As an example, say you have 3 texts.
text1:
first line
second line
third line

text2:
first line
modified second line
third line

text3:
first line
remodified second line
third line

So if you insert text3 at the start, when you insert text2 you end up with a delta that inserts "first line" into the stream. When you get to text1, you then can copy the bytes for "first line" from text2, and "third line" from text3.

There are a few ways to look at this. For example, one can consider that the recipe for extracting text1, is approximately the same as if you used a simple delta for text3 => text2, and then another delta for text2 => text1. The primary difference is that the recipe has already combined the two deltas together. The main benefit is that to extract text3, you don't have to create the intermediate text2.

One downside to storing the expanded recipes is that there is some redundancy. Consider that both text2 and text1 will be copying "first line" from text3. In short examples, this isn't a big deal, but if you have 100s of texts in a row, the final recipe will look very similar to the previous one, and they will be copy instructions from a lot of different regions. (Development tends to add lines, so storing things in reverse order means those lines look like deletions. Removing lines splits a copy command into 2 copy commands for the lines before and the lines after.)

A lot of that redundancy is removed by the zlib pass. By doing the delta compression first, you can still get good efficiency from zlib's 32kB window.

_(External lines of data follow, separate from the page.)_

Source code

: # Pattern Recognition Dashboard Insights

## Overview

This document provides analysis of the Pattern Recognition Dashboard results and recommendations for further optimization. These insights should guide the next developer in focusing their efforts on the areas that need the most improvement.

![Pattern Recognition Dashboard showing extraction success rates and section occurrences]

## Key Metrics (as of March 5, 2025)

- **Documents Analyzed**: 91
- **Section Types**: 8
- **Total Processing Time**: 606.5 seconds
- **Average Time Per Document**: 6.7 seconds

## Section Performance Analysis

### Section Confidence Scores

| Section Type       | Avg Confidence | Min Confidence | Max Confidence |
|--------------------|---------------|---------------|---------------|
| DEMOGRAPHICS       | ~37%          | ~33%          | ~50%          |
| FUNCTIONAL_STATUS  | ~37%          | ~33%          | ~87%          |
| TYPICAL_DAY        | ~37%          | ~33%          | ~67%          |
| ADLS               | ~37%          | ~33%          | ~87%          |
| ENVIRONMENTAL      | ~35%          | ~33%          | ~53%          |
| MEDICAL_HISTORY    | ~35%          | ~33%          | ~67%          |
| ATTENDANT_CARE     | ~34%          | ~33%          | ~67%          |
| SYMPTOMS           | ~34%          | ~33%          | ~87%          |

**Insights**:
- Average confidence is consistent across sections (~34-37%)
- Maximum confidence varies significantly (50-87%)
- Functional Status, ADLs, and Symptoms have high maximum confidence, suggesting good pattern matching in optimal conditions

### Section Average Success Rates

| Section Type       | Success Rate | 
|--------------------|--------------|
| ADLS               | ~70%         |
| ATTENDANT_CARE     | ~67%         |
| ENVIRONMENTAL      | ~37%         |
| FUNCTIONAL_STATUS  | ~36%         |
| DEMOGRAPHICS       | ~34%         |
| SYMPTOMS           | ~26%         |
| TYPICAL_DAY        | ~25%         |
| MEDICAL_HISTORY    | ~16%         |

The other thing we do is analyze the complexity of the recipe. If the recipe starts becoming too involved, we will go ahead and insert a new fulltext, which then becomes a source for all the other texts that follow. There are lots of bits that we can tune here. The most important part right now is making sure that the storage is flexible to allow us to change the compressor in the future, without breaking old clients.


What now?

The branch where the work is being integrated is available from:
bzr branch lp:~bzr/bzr/brisbane-core
cd brisbane-core
make

For now, the new repository format is available as "bzr init-repo --format=gc-chk255-big", but is considered "alpha". Meaning it passes tests, but we reserve the right to change the disk format at will. Our goal is to get the format to "beta" within a month or so. At which point it will land in bzr.dev (and thus the next release) as a "--development" format (also available in the nightly ppa). At that point, we won't guarantee that the format will be supported a year from now, but we guarantee to allow support converting data out of that format. (So if we release --development5, there will be an upgrade path to --development6 if we need to bump the disk format.)

Going further, we are expecting to make it our default format by around June, 2009.

At this point changes are mostly polish and ensuring that all standard use cases do not regress in performance. (Operations that are O(N) are often slower in a split layout, because you spend time bringing in each page. But if you can change them into O(logN) the higher constants don't matter anymore.)